-- Dataset records follows --

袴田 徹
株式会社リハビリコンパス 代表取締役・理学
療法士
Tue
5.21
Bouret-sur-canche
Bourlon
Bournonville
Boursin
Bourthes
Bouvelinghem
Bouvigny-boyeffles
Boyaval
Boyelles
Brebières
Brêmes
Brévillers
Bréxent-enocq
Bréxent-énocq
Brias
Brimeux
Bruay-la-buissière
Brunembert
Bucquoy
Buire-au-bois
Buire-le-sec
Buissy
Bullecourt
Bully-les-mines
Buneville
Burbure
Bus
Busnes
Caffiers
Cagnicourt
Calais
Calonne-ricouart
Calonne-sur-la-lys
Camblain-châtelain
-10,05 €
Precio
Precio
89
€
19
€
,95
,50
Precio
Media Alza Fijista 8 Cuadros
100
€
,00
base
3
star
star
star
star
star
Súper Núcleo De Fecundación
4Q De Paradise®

-- Dataset records concluded --
-- Dataset records follows --

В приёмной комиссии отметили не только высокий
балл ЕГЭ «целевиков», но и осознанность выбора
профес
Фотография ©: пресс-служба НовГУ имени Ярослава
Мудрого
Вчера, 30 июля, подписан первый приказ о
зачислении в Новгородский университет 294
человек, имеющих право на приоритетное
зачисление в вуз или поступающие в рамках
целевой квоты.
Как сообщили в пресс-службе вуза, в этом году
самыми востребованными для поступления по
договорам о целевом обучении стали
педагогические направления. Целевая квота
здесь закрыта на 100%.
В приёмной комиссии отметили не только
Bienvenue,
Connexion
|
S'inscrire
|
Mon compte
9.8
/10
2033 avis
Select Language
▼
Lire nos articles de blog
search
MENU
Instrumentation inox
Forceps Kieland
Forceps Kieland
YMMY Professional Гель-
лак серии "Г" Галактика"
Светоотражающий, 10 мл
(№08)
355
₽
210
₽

-- Dataset records concluded --
-- Dataset records follows --

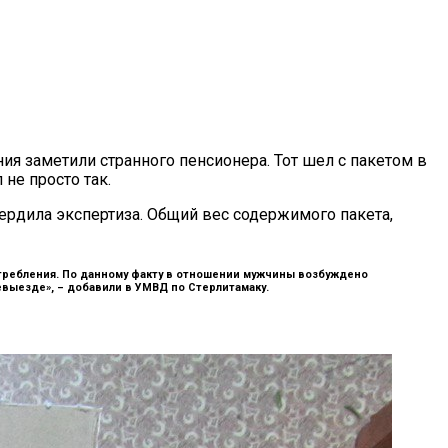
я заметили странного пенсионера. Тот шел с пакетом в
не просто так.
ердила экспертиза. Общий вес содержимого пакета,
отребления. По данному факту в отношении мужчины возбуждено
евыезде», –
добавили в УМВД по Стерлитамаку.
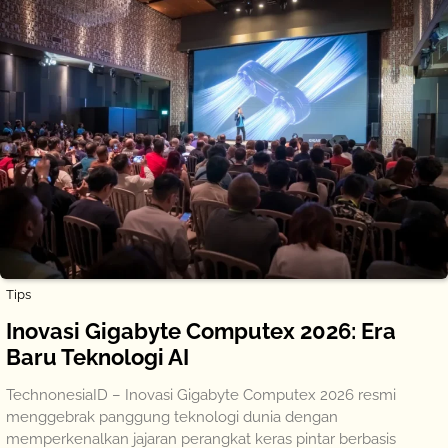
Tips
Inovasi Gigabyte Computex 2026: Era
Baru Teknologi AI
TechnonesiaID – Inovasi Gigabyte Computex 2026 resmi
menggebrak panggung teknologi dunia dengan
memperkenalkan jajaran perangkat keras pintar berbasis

-- Dataset records concluded --

Task: Start at the line that has "я заметили странного" and stop after the line that has "memperkenalkan jajaran perangkat", writing those lines out again with "MSI" substituted for "Gigabyte" and nothing else changed. Leave the pictures out.

Result:
я заметили странного пенсионера. Тот шел с пакетом в
не просто так.
ердила экспертиза. Общий вес содержимого пакета,
отребления. По данному факту в отношении мужчины возбуждено
евыезде», –
добавили в УМВД по Стерлитамаку.
Tips
Inovasi MSI Computex 2026: Era
Baru Teknologi AI
TechnonesiaID – Inovasi MSI Computex 2026 resmi
menggebrak panggung teknologi dunia dengan
memperkenalkan jajaran perangkat keras pintar berbasis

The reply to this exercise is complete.